▶ **Work task A**
Retype the post on insights from programming language implementation in full, word for word.

▶ **Excerpt to read**
==============================

Insights from programming language implementation



I've been making interpreters for over ten years now, and I'm finally starting to understand this stuff better. With ten of them on the site right this moment (not counting my book, or the tutorial that started it all) and two more on the way, it might just be a good time to write down a few things I've learned about this craft over the years.

For one: AST interpreters have abysmal performance. We're talking 100 times slower than the same algorithm implemented in the host language (before compiler optimizations, anyway). You're better off using direct interpretation, which is twice as fast and easier to understand.

For that matter, if you're going to implement a Lisp-like language, beware that the Tcl approach of making even control structures into ordinary procedures is a trap. Sure, in theory it's more elegant to not need any special forms in your eval function. But in practice, you end up writing lots of brittle, convoluted code to cover the various permutations, thus negating the advantage. Besides, what programmer in their right mind is going to redefine what if means in production code? Or at all, except for bragging rights?!

Life is full of special cases. Come down from your ivory tower.

That said, a little thinking goes a long way. Stack-based languages are infamous for their backward syntax. And they do have syntax, make no mistake: you can't afford to mix up the order of if, else and then! But does it have to be that way? Because even newer entries in the family, much higher level than Forth was forced to be, still sort of throw up their hands and go "whatever". And I recently proved it doesn't have to be the case, by taking inspiration from an unlikely source: Logo. Which, by the way, is full of those dreaded special cases, yet one of the friendliest ever created (unlike Perl, which is the opposite).

As a programmer, it's a good idea to know several languages. As a programming language designer? You'd better know a lot of them, big shot!

Last but not least, my recent research seems to suggest that orthogonality in programming language design might be overrated. And before you yell at me:

  • syntax and semantics have a messy relationship;
  • the most theoretically pure languages also tend to be the fussiest;
  • take a look at HTML.

I'll be around. Cheers.


Tags: programming, philosophy

==============================

▶ **Material provided**

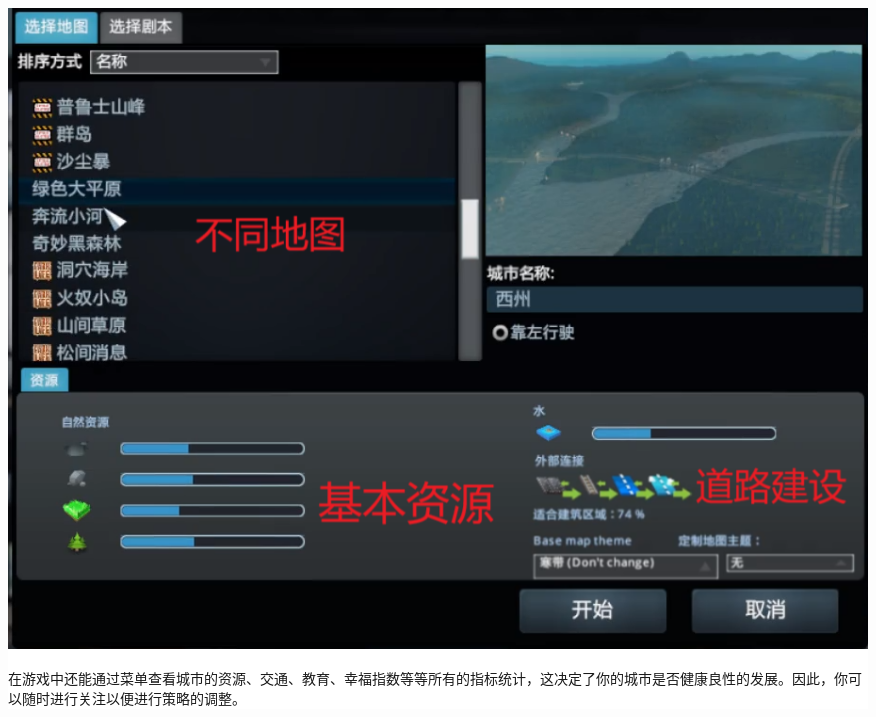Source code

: ![Menu](https://raw.githubusercontent.com/wywwwwei/3DGameProgramming/master/HW1/pic/tempsnip.png)

在游戏中还能通过菜单查看城市的资源、交通、教育、幸福指数等等所有的指标统计，这决定了你的城市是否健康良性的发展。因此，你可以随时进行关注以便进行策略的调整。


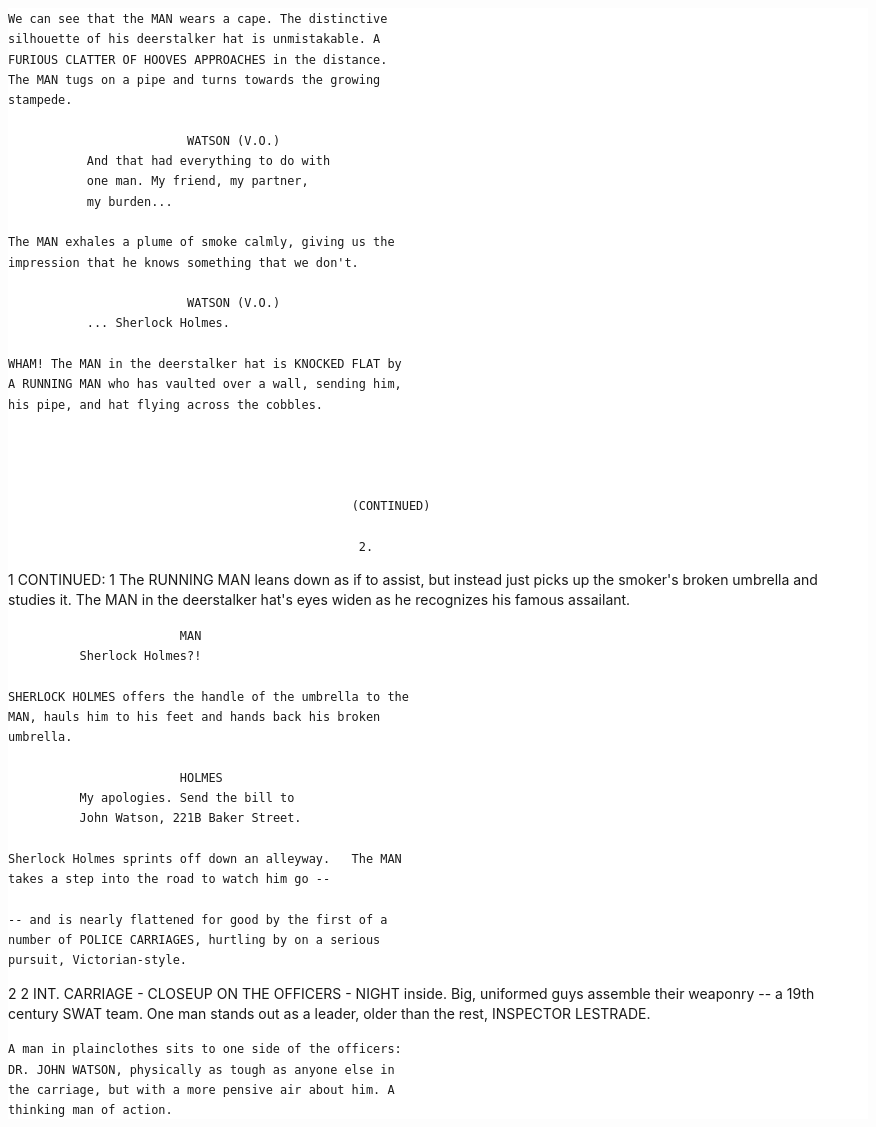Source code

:     We can see that the MAN wears a cape. The distinctive
    silhouette of his deerstalker hat is unmistakable. A
    FURIOUS CLATTER OF HOOVES APPROACHES in the distance.
    The MAN tugs on a pipe and turns towards the growing
    stampede.

                             WATSON (V.O.)
               And that had everything to do with
               one man. My friend, my partner,
               my burden...

    The MAN exhales a plume of smoke calmly, giving us the
    impression that he knows something that we don't.

                             WATSON (V.O.)
               ... Sherlock Holmes.

    WHAM! The MAN in the deerstalker hat is KNOCKED FLAT by
    A RUNNING MAN who has vaulted over a wall, sending him,
    his pipe, and hat flying across the cobbles.




                                                    (CONTINUED)

                                                     2.
1   CONTINUED:                                                       1
    The RUNNING MAN leans down as if to assist, but instead
    just picks up the smoker's broken umbrella and studies
    it. The MAN in the deerstalker hat's eyes widen as he
    recognizes his famous assailant.

                            MAN
              Sherlock Holmes?!

    SHERLOCK HOLMES offers the handle of the umbrella to the
    MAN, hauls him to his feet and hands back his broken
    umbrella.

                            HOLMES
              My apologies. Send the bill to
              John Watson, 221B Baker Street.

    Sherlock Holmes sprints off down an alleyway.   The MAN
    takes a step into the road to watch him go --

    -- and is nearly flattened for good by the first of a
    number of POLICE CARRIAGES, hurtling by on a serious
    pursuit, Victorian-style.

2                                                                    2
    INT. CARRIAGE - CLOSEUP ON THE OFFICERS - NIGHT
    inside. Big, uniformed guys assemble their weaponry -- a
    19th century SWAT team. One man stands out as a leader,
    older than the rest, INSPECTOR LESTRADE.

    A man in plainclothes sits to one side of the officers:
    DR. JOHN WATSON, physically as tough as anyone else in
    the carriage, but with a more pensive air about him. A
    thinking man of action.
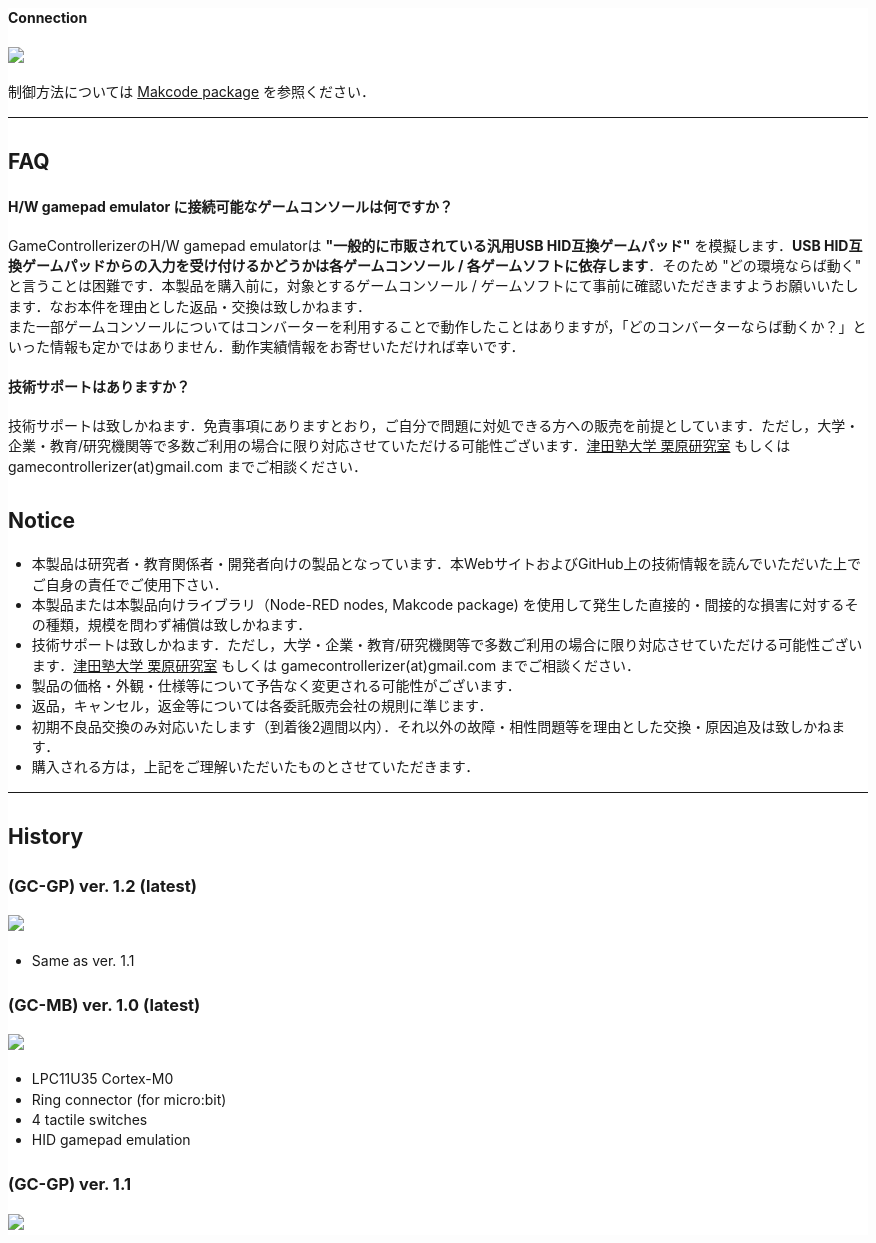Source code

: #### Connection
<img src="https://raw.githubusercontent.com/wiki/GameControllerizer/GcHwEmulator/images/connection-gc-mb.png" width="540px">

制御方法については [Makcode package](https://github.com/GameControllerizer/pxt-gamecontrollerizer) を参照ください．

---

## FAQ
#### H/W gamepad emulator に接続可能なゲームコンソールは何ですか？
GameControllerizerのH/W gamepad emulatorは **"一般的に市販されている汎用USB HID互換ゲームパッド"** を模擬します．**USB HID互換ゲームパッドからの入力を受け付けるかどうかは各ゲームコンソール / 各ゲームソフトに依存します**．そのため "どの環境ならば動く" と言うことは困難です．本製品を購入前に，対象とするゲームコンソール / ゲームソフトにて事前に確認いただきますようお願いいたします．なお本件を理由とした返品・交換は致しかねます．  
また一部ゲームコンソールについてはコンバーターを利用することで動作したことはありますが，「どのコンバーターならば動くか？」といった情報も定かではありません．動作実績情報をお寄せいただければ幸いです．

#### 技術サポートはありますか？
技術サポートは致しかねます．免責事項にありますとおり，ご自分で問題に対処できる方への販売を前提としています．ただし，大学・企業・教育/研究機関等で多数ご利用の場合に限り対応させていただける可能性ございます．[津田塾大学 栗原研究室](http://www.unryu.org/) もしくは gamecontrollerizer(at)gmail.com までご相談ください．

## Notice
- 本製品は研究者・教育関係者・開発者向けの製品となっています．本WebサイトおよびGitHub上の技術情報を読んでいただいた上でご自身の責任でご使用下さい．
- 本製品または本製品向けライブラリ（Node-RED nodes, Makcode package) を使用して発生した直接的・間接的な損害に対するその種類，規模を問わず補償は致しかねます．
- 技術サポートは致しかねます．ただし，大学・企業・教育/研究機関等で多数ご利用の場合に限り対応させていただける可能性ございます．[津田塾大学 栗原研究室](http://www.unryu.org/) もしくは gamecontrollerizer(at)gmail.com までご相談ください．
- 製品の価格・外観・仕様等について予告なく変更される可能性がございます．
- 返品，キャンセル，返金等については各委託販売会社の規則に準じます．
- 初期不良品交換のみ対応いたします（到着後2週間以内）．それ以外の故障・相性問題等を理由とした交換・原因追及は致しかねます．
- 購入される方は，上記をご理解いただいたものとさせていただきます．

----

## History

### (GC-GP) ver. 1.2 (latest)
<img src="https://raw.githubusercontent.com/wiki/GameControllerizer/GcHwEmulator/images/history-v1_2.jpg" width="480px">

- Same as ver. 1.1

### (GC-MB) ver. 1.0 (latest)
<img src="https://raw.githubusercontent.com/wiki/GameControllerizer/GcHwEmulator/images/history-mb-v1.jpg" width="480px">

- LPC11U35 Cortex-M0
- Ring connector (for micro:bit)
- 4 tactile switches
- HID gamepad emulation

### (GC-GP) ver. 1.1
<img src="https://raw.githubusercontent.com/wiki/GameControllerizer/GcHwEmulator/images/history-v1_1.jpg" width="480px">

==============================

▶ **Work task B**
From the rows above, echo the lines starting at the line that contains "-- and is nearly" and ending at the line that contains "pursuit, Victorian-style.", with both of those lines included.

▶ **Exercise response A**
Insights from programming language implementation



I've been making interpreters for over ten years now, and I'm finally starting to understand this stuff better. With ten of them on the site right this moment (not counting my book, or the tutorial that started it all) and two more on the way, it might just be a good time to write down a few things I've learned about this craft over the years.

For one: AST interpreters have abysmal performance. We're talking 100 times slower than the same algorithm implemented in the host language (before compiler optimizations, anyway). You're better off using direct interpretation, which is twice as fast and easier to understand.

For that matter, if you're going to implement a Lisp-like language, beware that the Tcl approach of making even control structures into ordinary procedures is a trap. Sure, in theory it's more elegant to not need any special forms in your eval function. But in practice, you end up writing lots of brittle, convoluted code to cover the various permutations, thus negating the advantage. Besides, what programmer in their right mind is going to redefine what if means in production code? Or at all, except for bragging rights?!

Life is full of special cases. Come down from your ivory tower.

That said, a little thinking goes a long way. Stack-based languages are infamous for their backward syntax. And they do have syntax, make no mistake: you can't afford to mix up the order of if, else and then! But does it have to be that way? Because even newer entries in the family, much higher level than Forth was forced to be, still sort of throw up their hands and go "whatever". And I recently proved it doesn't have to be the case, by taking inspiration from an unlikely source: Logo. Which, by the way, is full of those dreaded special cases, yet one of the friendliest ever created (unlike Perl, which is the opposite).

As a programmer, it's a good idea to know several languages. As a programming language designer? You'd better know a lot of them, big shot!

Last but not least, my recent research seems to suggest that orthogonality in programming language design might be overrated. And before you yell at me:

  • syntax and semantics have a messy relationship;
  • the most theoretically pure languages also tend to be the fussiest;
  • take a look at HTML.

I'll be around. Cheers.


Tags: programming, philosophy

▶ **Exercise response B**
    -- and is nearly flattened for good by the first of a
    number of POLICE CARRIAGES, hurtling by on a serious
    pursuit, Victorian-style.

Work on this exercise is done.